The new leader of the Iowa Department of Public Safety says one of the biggest challenges facing law enforcement officials in the state is laws that don’t keep up with changes in technology that could help solve crimes.
Governor Branstad on Wednesday appointed Roxann Ryan as commissioner of the DPS. The 59-year-old Ryan says privacy issues are also a growing concern for law officers. “Because so many people are well connected with each other, but they’re also very connected in public forum, which makes it far more challenging for us to be able to respect those privacy rights while also conducting appropriate investigations,” Ryan said.
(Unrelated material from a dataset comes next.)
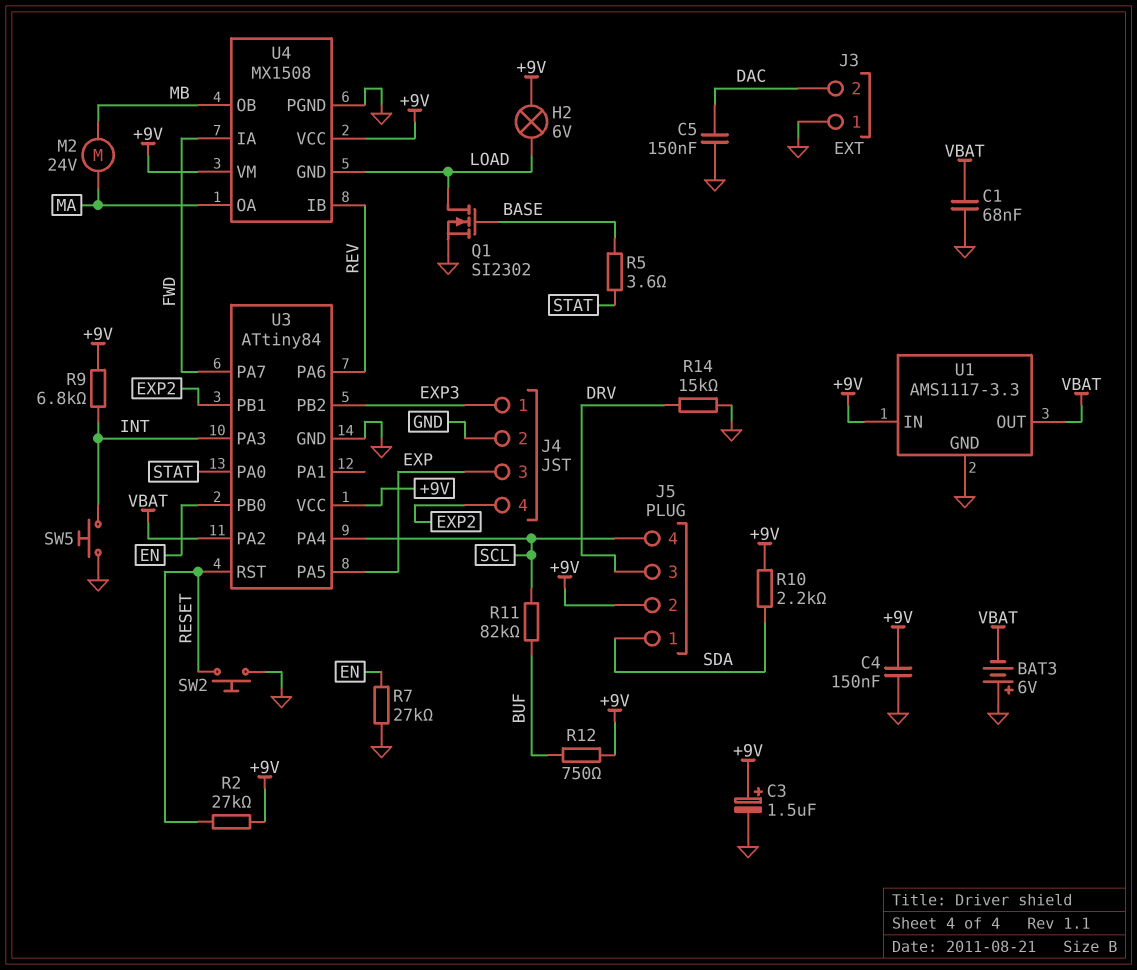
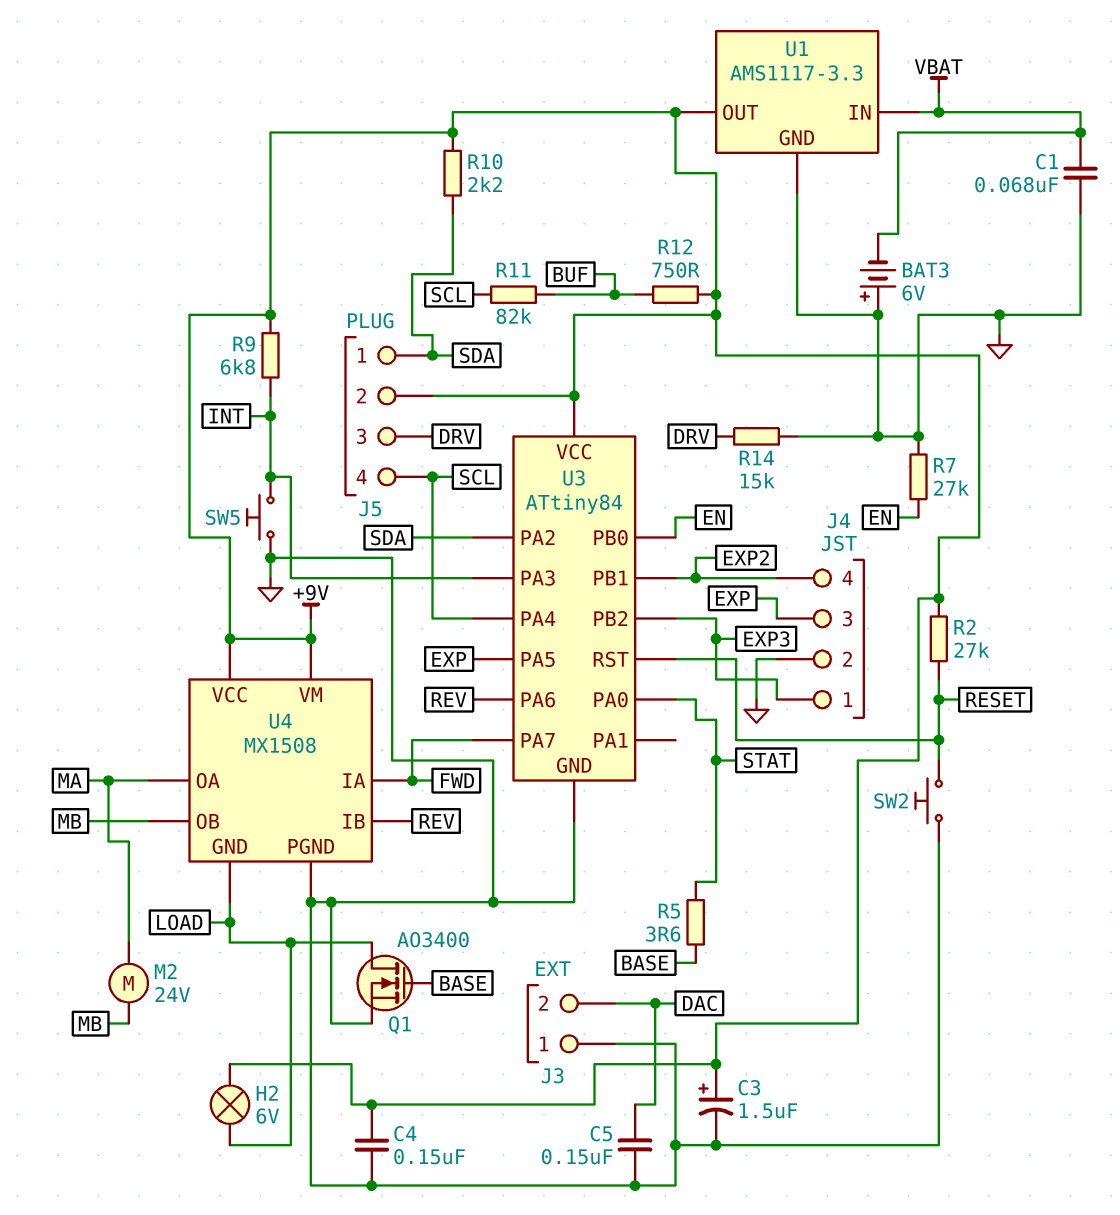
Q1: NMOS SI2302 (G BASE, D LOAD, S GND) -> NMOS AO3400 (G BASE, D LOAD, S GND)
U1 pin IN: +9V -> VBAT
U1 pin OUT: VBAT -> +9V
U3 pin PA2: VBAT -> SDA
The lawyer, with 35 years of experience in state government, had been serving as acting commissioner of the DPS since January 9. Ryan does not anticipate making any “drastic” changes to the agency. “The focus, I think, is more on coordination of efforts,” Ryan said. “We’re seeing that trend nationally. There are a lot more connections within the state and across state lines. So, I think we’re going to continue to build on those kinds of connections.”
In her new job, Ryan will oversee nearly 1,000 employees in divisions that include the Iowa State Patrol, narcotics enforcement and criminal investigation. In recent years, some lawmakers have raised concerns about a declining number of state troopers on Iowa roads.
Ryan said she’s comfortable with the size of the force, noting there are “a lot more” troopers on the road today than there were two years ago. “I would characterize it as saying that we no longer have dangerously low levels of troopers on the road, so I feel better about being able to provide the level of staffing that we need for the State Patrol,” Ryan said. “Obviously, I think we could do good things with more people, but at this point, we are able to keep people in Iowa safe and that’s the bottom line.”
There have been a few high-profile cases in recent years of state troopers who were cited for speeding after initially not being ticketed by the officer who initiated the traffic stop. The troopers involved were either off-duty at the time or were driving an SUV carrying the governor. Ryan addressed the matter Wednesday in her first news conference as the DPS commissioner. “My message is — if I’m caught speeding, I should get a citation,” Ryan said. “I don’t think the law applies any different to people in law enforcement than it does to anybody else.”
Ryan is hoping Iowans haven’t lost confidence in the Iowa State Patrol because of the recent incidents. “I would hope that cases like that have not had an impact on public trust,” Ryan said. “I think our response…has been clear. If there are complaints filed, we take those seriously, we investigate them, and we take whatever action is appropriate.”
Ryan’s appointment is subject to Iowa Senate confirmation. She is replacing Larry Noble, who retired last week for a second time. The 64-year-old Noble was DPS commissioner between 2011-12. He agreed to return to the job in 2013 after Brian London’s short tenure as commissioner.
Ryan is a native of Cresco. She joined the Iowa Department of Public Safety in 2006 after working for more than two decades in the criminal division of the Iowa Attorney General’s office.